Allez Miles, envoie
Douche tiède qui fait du bien. J'abuse un peu. Je fais durer. L'eau glisse lentement. La température est idéale. Mon corps sourit. J'observe les gouttelettes sur la paroi et je leur donne vie; elles m'entraînent dans des constellations inconnues. Je plane dans un espace cotonneux où seuls les battements de mon coeur très lents me rattachent à l'ici et maintenant. Je laisse l'eau vivre sa vie et me concentre sur chaque partie de mon corps. Je me découvre, une première fois répétée. Je suis le cours de l'eau au contact de ma peau, ici rivière, là océan. Les effluves de fleurs d'oranger sonnent l'heure de sortie. La serviette est chaude à souhait, elle m'enveloppe et se fait câline. Je profite de cette caresse puis je prends le temps de me masser légèrement avec une crème de la gamme de mon parfum. Je me découvre à nouveau. J'enfile une chemise en soie. Je ne me regarde pas. Je me sens. En passant par la cuisine, j'attrape un bol de salade de fruits parfumée vanille-cannelle. Je passe dans le salon. J'installe "Misty" et le sax de Miles Davis. J'allume une bougie. La flamme me fait un clin d'oeil. Une bouchée de fruits et je m'allonge, à l'invitation des coussins moelleux et colorés, sur le tapis persan. Je déguste lentement. Allez Miles, envoie.

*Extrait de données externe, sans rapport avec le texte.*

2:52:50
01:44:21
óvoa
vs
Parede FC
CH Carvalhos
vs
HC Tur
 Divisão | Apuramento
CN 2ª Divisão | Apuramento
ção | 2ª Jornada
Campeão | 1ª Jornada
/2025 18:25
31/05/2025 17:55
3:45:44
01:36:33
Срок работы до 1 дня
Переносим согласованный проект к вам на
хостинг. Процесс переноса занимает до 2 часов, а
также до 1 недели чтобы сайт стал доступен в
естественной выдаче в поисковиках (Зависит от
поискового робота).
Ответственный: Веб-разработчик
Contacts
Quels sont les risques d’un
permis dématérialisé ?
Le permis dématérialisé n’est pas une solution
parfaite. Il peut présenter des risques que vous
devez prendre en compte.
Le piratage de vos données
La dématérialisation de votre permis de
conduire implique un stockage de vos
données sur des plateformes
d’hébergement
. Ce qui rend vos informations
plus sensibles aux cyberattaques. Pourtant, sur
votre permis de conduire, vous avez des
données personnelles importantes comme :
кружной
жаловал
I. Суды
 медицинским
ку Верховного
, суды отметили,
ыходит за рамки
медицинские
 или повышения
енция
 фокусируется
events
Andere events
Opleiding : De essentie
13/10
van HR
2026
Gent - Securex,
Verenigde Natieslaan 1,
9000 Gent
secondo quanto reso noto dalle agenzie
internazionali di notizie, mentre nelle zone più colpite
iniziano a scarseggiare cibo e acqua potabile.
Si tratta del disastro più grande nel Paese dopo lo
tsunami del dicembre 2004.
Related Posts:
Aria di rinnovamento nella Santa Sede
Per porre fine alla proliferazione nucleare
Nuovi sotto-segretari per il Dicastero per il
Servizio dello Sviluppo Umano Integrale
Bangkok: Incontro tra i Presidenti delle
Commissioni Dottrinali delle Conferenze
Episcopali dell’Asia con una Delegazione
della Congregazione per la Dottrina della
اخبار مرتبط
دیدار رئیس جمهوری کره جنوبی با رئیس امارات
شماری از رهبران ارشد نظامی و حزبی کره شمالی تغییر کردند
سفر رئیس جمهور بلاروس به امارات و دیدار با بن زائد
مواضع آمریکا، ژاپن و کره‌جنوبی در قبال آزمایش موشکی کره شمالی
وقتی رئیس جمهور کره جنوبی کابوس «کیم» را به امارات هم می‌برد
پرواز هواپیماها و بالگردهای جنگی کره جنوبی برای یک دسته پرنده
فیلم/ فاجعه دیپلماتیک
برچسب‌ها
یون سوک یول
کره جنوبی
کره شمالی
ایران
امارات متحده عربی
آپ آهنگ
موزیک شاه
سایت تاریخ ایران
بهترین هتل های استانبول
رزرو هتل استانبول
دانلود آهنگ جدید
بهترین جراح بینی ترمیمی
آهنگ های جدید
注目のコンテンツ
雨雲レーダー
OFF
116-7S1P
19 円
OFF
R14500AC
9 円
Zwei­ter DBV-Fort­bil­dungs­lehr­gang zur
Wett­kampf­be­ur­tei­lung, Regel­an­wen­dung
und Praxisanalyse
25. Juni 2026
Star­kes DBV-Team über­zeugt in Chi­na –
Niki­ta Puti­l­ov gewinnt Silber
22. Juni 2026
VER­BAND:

"Le véritable contraire de la douceur n’est pas la brutalité ou la violence mais plutôt la mièvrerie, qui serait une douceur sans puissance et sans relief, une contrefaçon, qui la pervertit en la mimant, de même que « toutes les formes de compromissions, de suavité frelatée, de bouillie sentimentale .
La douceur anime une nébuleuse où gravitent mansuétude et amour, indulgence et pardon, harmonie ou pitié, soin et souci de l’autre – ce que les anglo-saxons ont nommé le « care ». Et il est vrai que le soin a toujours été associé à la douceur, qui même si elle ne suffit pas à guérir, si elle ne s’autorise d’aucun pouvoir ni savoir, ajoute au soin une relation de compassion qui revient à souffrir avec l’autre, à reconnaître par là-même sa propre vulnérabilité, mais à éprouver la souffrance d’autrui en se gardant d’y céder, de manière à porter secours."